## inference with Wasserstein distance

**T**oday, Pierre Jacob posted on arXiv a paper of ours on the use of the Wasserstein distance in statistical inference, which main focus is exploiting this distance to create an automated measure of discrepancy for ABC. Which is why the full title is Inference in generative models using the Wasserstein distance. Generative obviously standing for the case when a model can be generated from but cannot be associated with a closed-form likelihood. We had all together discussed this notion when I visited Harvard and Pierre last March, with much excitement. (While I have not contributed much more than that round of discussions and ideas to the paper, the authors kindly included me!) The paper contains theoretical results for the consistency of statistical inference based on those distances, as well as computational on how the computation of these distances is practically feasible and on how the Hilbert space-filling curve used in sequential quasi-Monte Carlo can help. The notion further extends to dependent data via delay reconstruction and residual reconstruction techniques (as we did for some models in our empirical likelihood BCel paper). I am quite enthusiastic about this approach and look forward discussing it at the 17w5015 BIRS ABC workshop, next month!

March 28, 2017 at 2:08 pm

[…] as a proxy.

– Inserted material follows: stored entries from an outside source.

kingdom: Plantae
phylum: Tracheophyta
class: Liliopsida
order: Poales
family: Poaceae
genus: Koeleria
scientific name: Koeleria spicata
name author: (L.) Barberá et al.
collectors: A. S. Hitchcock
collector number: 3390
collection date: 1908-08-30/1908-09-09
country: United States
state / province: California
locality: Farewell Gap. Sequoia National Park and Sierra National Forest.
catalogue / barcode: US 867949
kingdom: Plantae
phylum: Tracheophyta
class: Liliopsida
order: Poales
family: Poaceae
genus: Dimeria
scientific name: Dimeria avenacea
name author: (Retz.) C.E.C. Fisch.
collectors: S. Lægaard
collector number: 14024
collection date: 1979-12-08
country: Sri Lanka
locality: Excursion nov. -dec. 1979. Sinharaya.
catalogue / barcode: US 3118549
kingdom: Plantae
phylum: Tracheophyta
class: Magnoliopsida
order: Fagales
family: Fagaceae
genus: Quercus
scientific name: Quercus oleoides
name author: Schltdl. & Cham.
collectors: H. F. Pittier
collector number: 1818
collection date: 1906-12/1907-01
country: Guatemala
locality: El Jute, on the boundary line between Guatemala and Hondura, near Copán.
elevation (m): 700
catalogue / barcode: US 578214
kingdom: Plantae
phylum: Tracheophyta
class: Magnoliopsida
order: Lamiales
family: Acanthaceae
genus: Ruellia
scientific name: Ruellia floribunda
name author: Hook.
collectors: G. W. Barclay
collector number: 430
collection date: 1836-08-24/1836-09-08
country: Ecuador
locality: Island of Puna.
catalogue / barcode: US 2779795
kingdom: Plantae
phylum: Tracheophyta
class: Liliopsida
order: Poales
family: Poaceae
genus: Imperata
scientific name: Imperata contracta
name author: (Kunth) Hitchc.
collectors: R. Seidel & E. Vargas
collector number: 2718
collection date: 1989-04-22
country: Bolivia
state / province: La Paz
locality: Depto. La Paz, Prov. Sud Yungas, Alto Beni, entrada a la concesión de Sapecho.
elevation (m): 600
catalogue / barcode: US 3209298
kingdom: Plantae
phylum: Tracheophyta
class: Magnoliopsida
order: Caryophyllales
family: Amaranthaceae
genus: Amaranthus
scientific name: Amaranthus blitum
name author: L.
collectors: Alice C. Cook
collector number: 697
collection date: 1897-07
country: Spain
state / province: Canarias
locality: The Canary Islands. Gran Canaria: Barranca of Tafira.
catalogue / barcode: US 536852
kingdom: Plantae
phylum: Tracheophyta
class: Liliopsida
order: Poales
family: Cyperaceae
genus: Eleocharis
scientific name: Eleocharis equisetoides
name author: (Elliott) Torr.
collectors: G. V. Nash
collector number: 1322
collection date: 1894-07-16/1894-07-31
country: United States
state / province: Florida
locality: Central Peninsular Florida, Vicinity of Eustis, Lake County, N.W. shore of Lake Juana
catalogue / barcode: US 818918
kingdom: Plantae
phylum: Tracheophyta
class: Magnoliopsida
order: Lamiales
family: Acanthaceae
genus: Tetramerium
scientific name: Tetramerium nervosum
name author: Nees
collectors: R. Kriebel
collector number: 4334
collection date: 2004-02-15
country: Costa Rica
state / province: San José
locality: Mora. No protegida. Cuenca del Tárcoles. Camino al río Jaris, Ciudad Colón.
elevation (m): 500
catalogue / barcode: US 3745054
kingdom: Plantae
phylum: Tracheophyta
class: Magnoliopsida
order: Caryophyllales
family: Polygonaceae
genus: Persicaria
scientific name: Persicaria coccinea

With possible intricacies when the data is not iid (an issue we also met with Wasserstein distances.) In this paper the authors instead consider working on an empirical likelihood as their starting […]

January 26, 2017 at 5:03 pm

Nice paper, I also look forwards to discussing this at BIRS. A Devil’s advocate (or possibly strawman) comparison against the proposal in section 5.2 to sort points in R^D by the Hilbert space filling curve then measure the Wasserstein distance on this 1D empirical distribution: why not try the empirical KS distance? Or the KS distance after just ordering the points by a simple (non-bijective) function from R^D to R? e.g. the density from a Normal approximation (or alternatively a KDE) to draws of mock datasets from the prior, then maybe refined by repeating the process on draws from the ‘first-go’ posterior predictive?

January 29, 2017 at 4:34 pm

Hey Ewan, thanks for the good questions. There are a lot of possible distances. We have restricted ourselves to “transport” distances which take into account the metric of the underlying observation space, and to the Hilbert curve which preserves a notion of locality. I would ask, conversely: why use the empirical KS, why use another function of R^D to R?

As you can see in the supplementary materials, our choices allow for some distances between empirical distributions that satisfy specific properties (e.g. they are actual distances), leading to consistent minimum distance estimators. This would certainly be true for other choices of ordering/distances, but not all.

I’d be happy to try a few alternatives in BIRS!

January 24, 2017 at 2:18 am

Thanks for the advertisement! I will try to post something on statistfaction about it soon.